EDUCATIONAL OPPORTUNITIES: Agricultural Engineer Training

North Dakota State University-Main Campus - Fargo, ND

North Dakota State University-Main Campus, 1301 12th Avenue North, Fargo, ND 58108-6050. North Dakota State University-Main Campus is a large university located in Fargo, North Dakota. It is a public school with primarily 4-year or above programs. It has 13,229 students and an admission rate of 80%. North Dakota State University-Main Campus has bachelor's degree, master's degree, and doctor's degree programs in Agricultural/Biological Engineering and Bioengineering which graduated six, zero, and zero students respectively in 2008.


Accredited Agricultural Consultant: The Accredited Agricultural Consultant (AAC) designation was developed and first offered by the ASFMRA in 1997.

For more information, see the American Society of Farm Managers and Rural Appraisers website.


Engineers/Surveyors (Dual Registration)

Phone: (701) 258-0786
Website: ND State Board of Registration for Professional Engineers & Land Surveyors


Fargo, North Dakota
Fargo, North Dakota photo by Unimatic1140

Fargo is located in Cass County, North Dakota. It has a population of over 93,531, which has grown by 3.2% in the past ten years. The cost of living index in Fargo, 83, is well below the national average. New single-family homes in Fargo are priced at $139,800 on average, which is well below the state average. In 2008, four hundred four new homes were constructed in Fargo, down from four hundred forty-seven the previous year.

The top three industries for women in Fargo are health care, educational services, and finance and insurance.
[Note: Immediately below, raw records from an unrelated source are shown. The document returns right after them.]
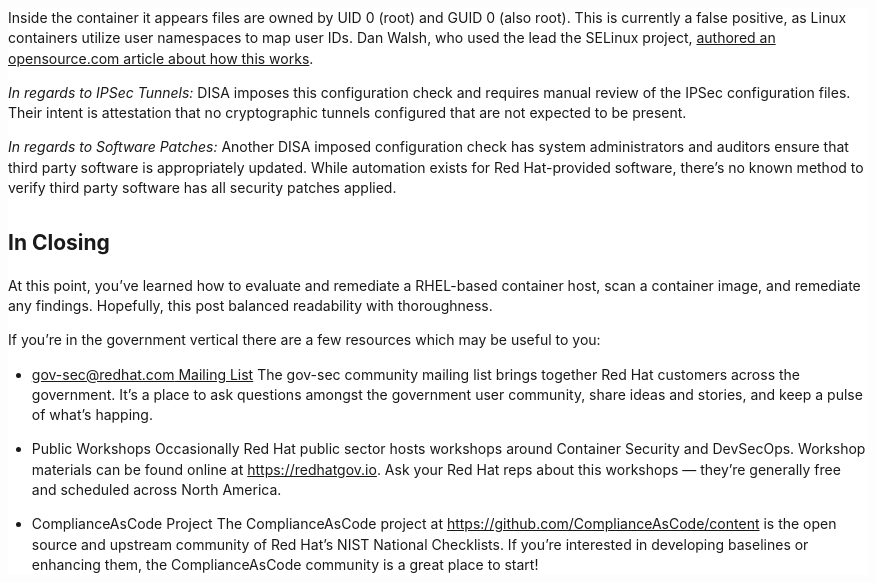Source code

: Inside the container it appears files are owned by UID 0 (root) and GUID 0 (also root). This is currently a false positive, as Linux containers utilize user namespaces to map user IDs. Dan Walsh, who used the lead the SELinux project, [authored an opensource.com article about how this works](https://opensource.com/article/18/3/just-say-no-root-containers).

*In regards to IPSec Tunnels:*
DISA imposes this configuration check and requires manual review of the IPSec configuration files. Their intent is attestation that no cryptographic tunnels configured that are not expected to be present.

*In regards to Software Patches:*
Another DISA imposed configuration check has system administrators and auditors ensure that third party software is appropriately updated. While automation exists for Red Hat-provided software, there’s no known method to verify third party software has all security patches applied.

## In Closing
At this point, you’ve learned how to evaluate and remediate a RHEL-based container host, scan a container image, and remediate any findings. Hopefully, this post balanced readability with thoroughness.

If you’re in the government vertical there are a few resources which may be useful to you:
* [gov-sec@redhat.com Mailing List](https://www.redhat.com/mailman/listinfo/gov-sec)
The gov-sec community mailing list brings together Red Hat customers across the government. It’s a place to ask questions amongst the government user community, share ideas and stories, and keep a pulse of what’s happing.

* Public Workshops
Occasionally Red Hat public sector hosts workshops around Container Security and DevSecOps. Workshop materials can be found online at https://redhatgov.io. Ask your Red Hat reps about this workshops — they’re generally free and scheduled across North America.

* ComplianceAsCode Project
The ComplianceAsCode project at https://github.com/ComplianceAsCode/content is the open source and upstream community of Red Hat’s NIST National Checklists. If you’re interested in developing baselines or enhancing them, the ComplianceAsCode community is a great place to start!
For men, it is construction, accommodation and food services, and educational services. The average commute to work is about 15 minutes. More than 34.4% of Fargo residents have a bachelor's degree, which is higher than the state average. The percentage of residents with a graduate degree, 9.5%, is higher than the state average.

The unemployment rate in Fargo is 3.5%, which is greater than North Dakota's average of 3.2%.

The percentage of Fargo residents that are affiliated with a religious congregation, 56.8%, is more than the national average but less than the state average. The most common religious groups are the Evangelical Lutheran Church in America, the Catholic Church and the United Methodist Church.

Fargo is home to the Elm Tree Square and the Market Square as well as Roosevelt Playground and Oak Grove Park. Shopping malls in the area include Valley North Mall, Northport Mall and West Acres Shopping Center. Visitors to Fargo can choose from Rodeway Inn Fargo, Wingate Inn and Sleep Inn Fargo for temporary stays in the area.